# [Exercise text]
_ _ _ _

For many people, EDs are marked by an overwhelming desire to attain an ideal body shape, a body that they think self-control can provide. Sociocultural messages from the media, peers, and parents have been empirically demonstrated to contribute to beliefs about the importance and achievement of this perfect body. These ubiquitous messages are remarkable for how early they appear and how consistent they are. This is especially true for girls and women; an emphasis on appearance is part of the feminine gender role. Although sociocultural factors alone likely do not explain most cases of EDs, they probably play a significant role. More research is needed to specify how these processes work. Research is needed that examines the pathways of development from early exposure to the messages to the adoption of the ideal to body image disturbance and EDs. Investigators need to include a variety of ages and ethnic groups and both genders in their samples.

These messages are culturally constructed. Thus, they are not a necessary part of the human experience. They can be changed. This change can occur on an individual level, as when cognitive schema are altered in cognitive-behavioral therapy or when feminist therapy encourages active resistance to the messages. However, actually altering the culture to change the acceptability and presence of these portrayals of women and their bodies is also possible. Teasing can be stopped. Consumers can convince advertisers and companies to use different marketing techniques. Research on how such changes affect the development and maintenance of body image disturbance and EDs will be important.

Highlights

• Cultural, ethnic group, gender, and sexual identification differences in rates and types of body image concerns, disordered eating patterns, and EDs all suggest that sociocultural factors play a role in the development of these psychological problems.

Eating disorders and obesity share some risk factors, including body dissatisfaction, child sexual and physical abuse, and dieting that is designed and initiated without medical advice. In turn, factors that create body dissatisfaction and dieting may contribute to both EDs and obesity.

• Correlational, experimental, and longitudinal data have all supported a relationship between the media and risk factors for EDs, including thin- ideal internalization, body dissatisfaction, and weight control behaviors. Data have linked media and these problems among women, men, and adolescents. Black Americans may be less affected than other ethnic groups.

• Parental modeling and comments may affect childrens body image and disordered eating. Although both boys and girls are affected, the effects may be greater for girls. Maternal comments may commonly be more influential. Parents' comments to children about their weight or shape seem more important than modeling.

• Parental attempts to exercise control over the child's eating may actually facilitate disordered (especially disinhibited) eating and obesity.

• Peers too may make direct comments or model disordered eating. Indeed, peers may form a culture in which body dissatisfaction, dieting, and other forms of body-change techniques are common.

• Peers frequently tease each other about appearance. Weight- and shape-related teasing is common. Research has linked such teasing to body image and eating problems.

• Fat talk is another form of peer interaction related to body image problems. Fat talk is socially expected among women, underscoring the link between appearance (including thinness) and feminine gender role.

• Some direct effects of media, parents, and peers on disordered eating likely exist. That many of the effects are moderated or mediated, particularly by tendencies toward social comparison or thin-ideal internalization, is also likely.

• Eating disorders are likely the result of complex interactions among biological (e.g., genetic), psychological (e.g., personality), and social (e.g., media influence) factors. The interplay among these contributors is currently poorly understood.

• Sociocultural factors should be integrated into the treatment and prevention of EDs, body image dysfunction, and disordered eating.

_ _ _ _

# [Extracted entries]
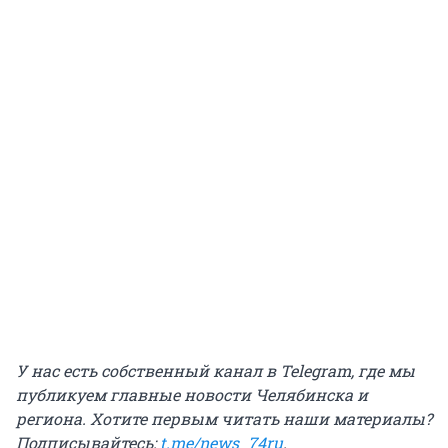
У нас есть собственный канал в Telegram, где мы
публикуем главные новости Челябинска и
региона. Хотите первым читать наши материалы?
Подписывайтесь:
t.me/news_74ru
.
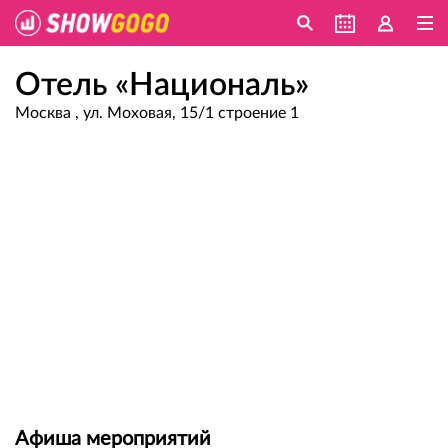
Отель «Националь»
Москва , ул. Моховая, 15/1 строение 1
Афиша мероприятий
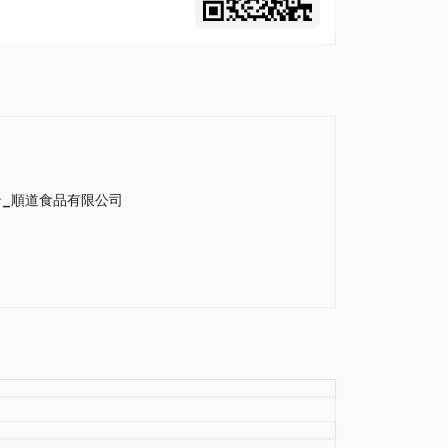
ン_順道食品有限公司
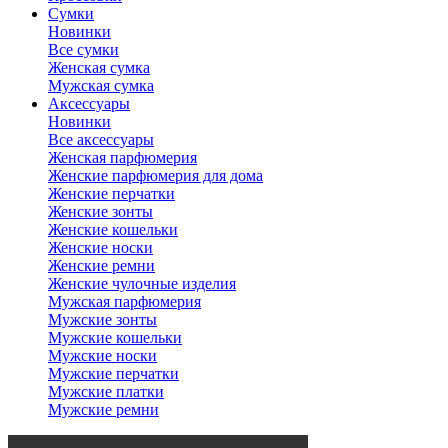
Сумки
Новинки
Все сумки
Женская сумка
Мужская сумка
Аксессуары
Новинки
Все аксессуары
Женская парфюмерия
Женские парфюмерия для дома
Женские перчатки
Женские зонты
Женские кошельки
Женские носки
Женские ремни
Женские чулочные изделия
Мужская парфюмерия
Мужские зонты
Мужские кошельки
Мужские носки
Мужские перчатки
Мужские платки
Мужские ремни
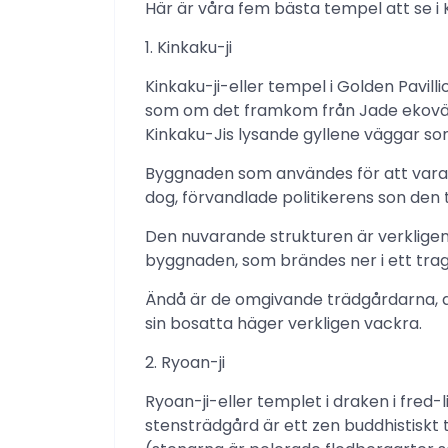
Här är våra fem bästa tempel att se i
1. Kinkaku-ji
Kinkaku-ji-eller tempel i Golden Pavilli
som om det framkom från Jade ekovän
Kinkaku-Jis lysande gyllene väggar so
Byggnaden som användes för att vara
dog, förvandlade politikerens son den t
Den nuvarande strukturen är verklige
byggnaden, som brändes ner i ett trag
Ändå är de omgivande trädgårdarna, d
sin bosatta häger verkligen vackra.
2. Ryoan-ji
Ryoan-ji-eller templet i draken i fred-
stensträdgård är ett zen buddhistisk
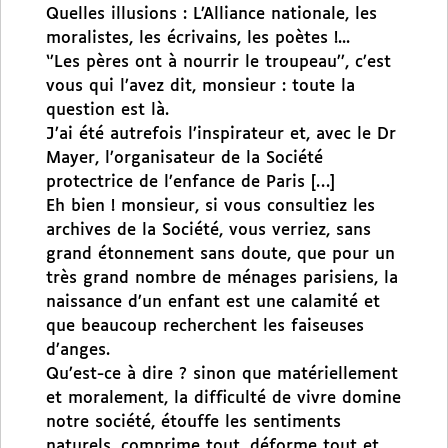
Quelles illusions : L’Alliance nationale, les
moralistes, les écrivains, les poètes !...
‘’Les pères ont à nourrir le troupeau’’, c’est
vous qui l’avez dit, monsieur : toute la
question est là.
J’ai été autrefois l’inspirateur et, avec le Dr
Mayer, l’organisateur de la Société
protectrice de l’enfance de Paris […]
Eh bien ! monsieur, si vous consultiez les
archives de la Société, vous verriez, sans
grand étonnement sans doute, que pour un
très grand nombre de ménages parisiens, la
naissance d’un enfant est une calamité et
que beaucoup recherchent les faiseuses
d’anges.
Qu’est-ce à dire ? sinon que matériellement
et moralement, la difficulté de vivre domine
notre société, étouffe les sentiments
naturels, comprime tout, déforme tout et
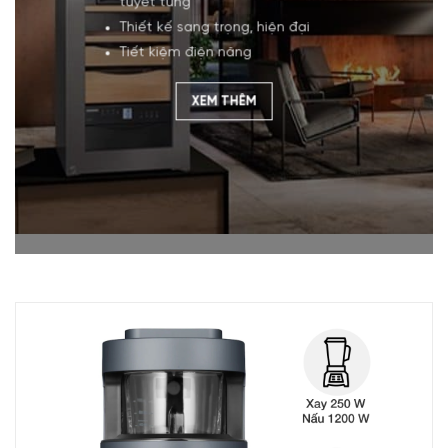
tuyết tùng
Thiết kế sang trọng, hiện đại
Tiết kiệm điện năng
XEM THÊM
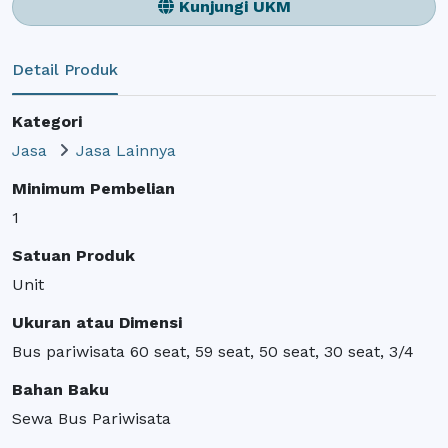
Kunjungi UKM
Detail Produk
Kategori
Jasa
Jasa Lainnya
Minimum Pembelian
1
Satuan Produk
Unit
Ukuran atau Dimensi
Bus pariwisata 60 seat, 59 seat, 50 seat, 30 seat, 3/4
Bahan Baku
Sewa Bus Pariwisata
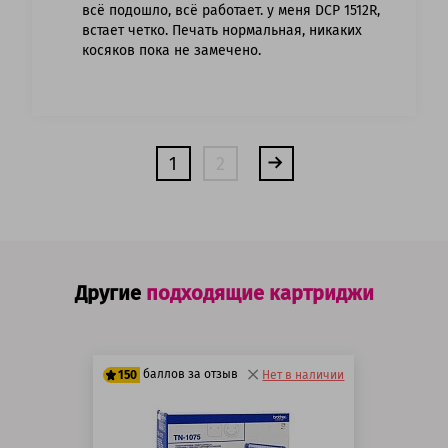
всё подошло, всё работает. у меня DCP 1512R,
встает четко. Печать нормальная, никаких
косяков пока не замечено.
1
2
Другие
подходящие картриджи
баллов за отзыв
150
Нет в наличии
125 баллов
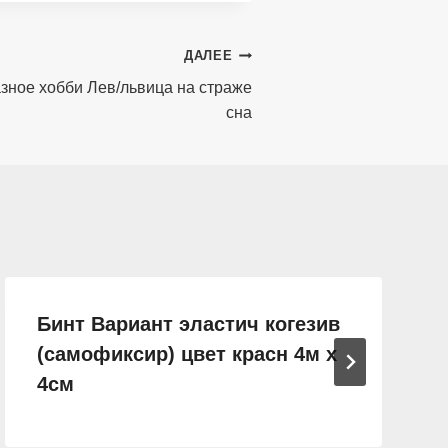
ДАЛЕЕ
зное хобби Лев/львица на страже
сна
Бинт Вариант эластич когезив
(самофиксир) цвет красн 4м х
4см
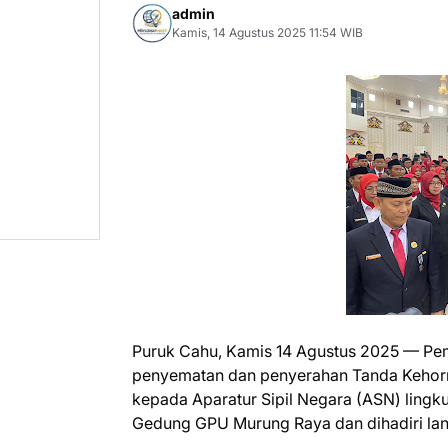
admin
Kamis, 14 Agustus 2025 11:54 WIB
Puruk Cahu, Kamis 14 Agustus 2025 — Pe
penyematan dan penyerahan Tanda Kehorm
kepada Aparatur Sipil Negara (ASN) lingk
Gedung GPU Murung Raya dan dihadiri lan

_ _ _ _

# [What this exercise asks]
1. From the text on sociocultural factors in eating disorders, repeat word for word the part that opens with the words containing "These messages are" and closes with "will be important.".
2. In the text on sociocultural factors in eating disorders, which ethnic group may be less affected by the media than others?

# [Your written answers]
1.
These messages are culturally constructed. Thus, they are not a necessary part of the human experience. They can be changed. This change can occur on an individual level, as when cognitive schema are altered in cognitive-behavioral therapy or when feminist therapy encourages active resistance to the messages. However, actually altering the culture to change the acceptability and presence of these portrayals of women and their bodies is also possible. Teasing can be stopped. Consumers can convince advertisers and companies to use different marketing techniques. Research on how such changes affect the development and maintenance of body image disturbance and EDs will be important.

2. Black Americans.